### Try it
An exact transcription of the entries is required, with none of the pictures carried over.

Lens and sensor parameters
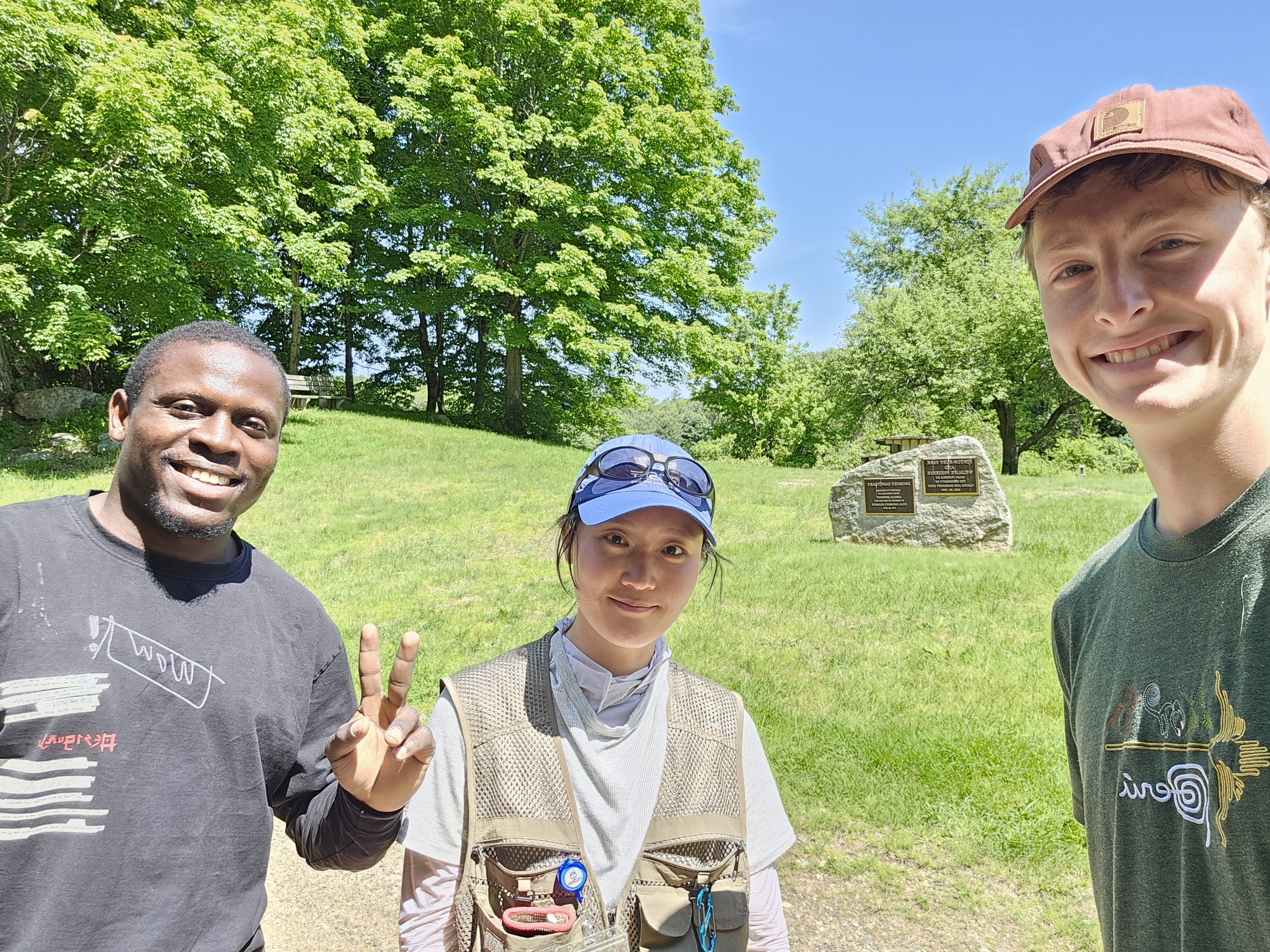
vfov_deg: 54.9
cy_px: 476
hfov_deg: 69.4
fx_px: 917
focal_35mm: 25
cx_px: 635
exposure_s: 1/120
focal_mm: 3.3
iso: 25
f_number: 2.2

### Task response
vfov_deg: 54.9
cy_px: 476
hfov_deg: 69.4
fx_px: 917
focal_35mm: 25
cx_px: 635
exposure_s: 1/120
focal_mm: 3.3
iso: 25
f_number: 2.2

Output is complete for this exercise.